▸ **Data extract**

------------

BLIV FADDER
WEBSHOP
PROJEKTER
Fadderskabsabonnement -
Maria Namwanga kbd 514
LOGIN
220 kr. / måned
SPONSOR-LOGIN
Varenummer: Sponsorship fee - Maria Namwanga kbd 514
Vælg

------------

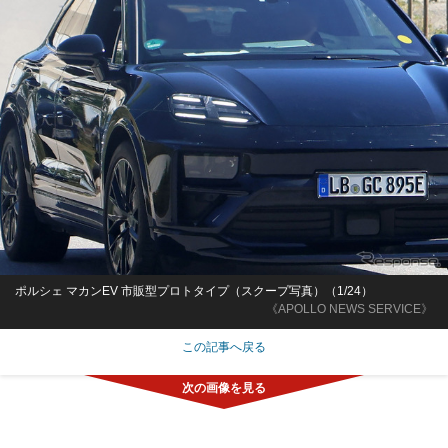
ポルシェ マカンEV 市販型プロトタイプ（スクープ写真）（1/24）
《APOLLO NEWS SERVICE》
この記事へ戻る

------------

▸ **What you should do**
From the listing above, copy all lines holding the word "Maria".

▸ **Response to this exercise**
Maria Namwanga kbd 514
Varenummer: Sponsorship fee - Maria Namwanga kbd 514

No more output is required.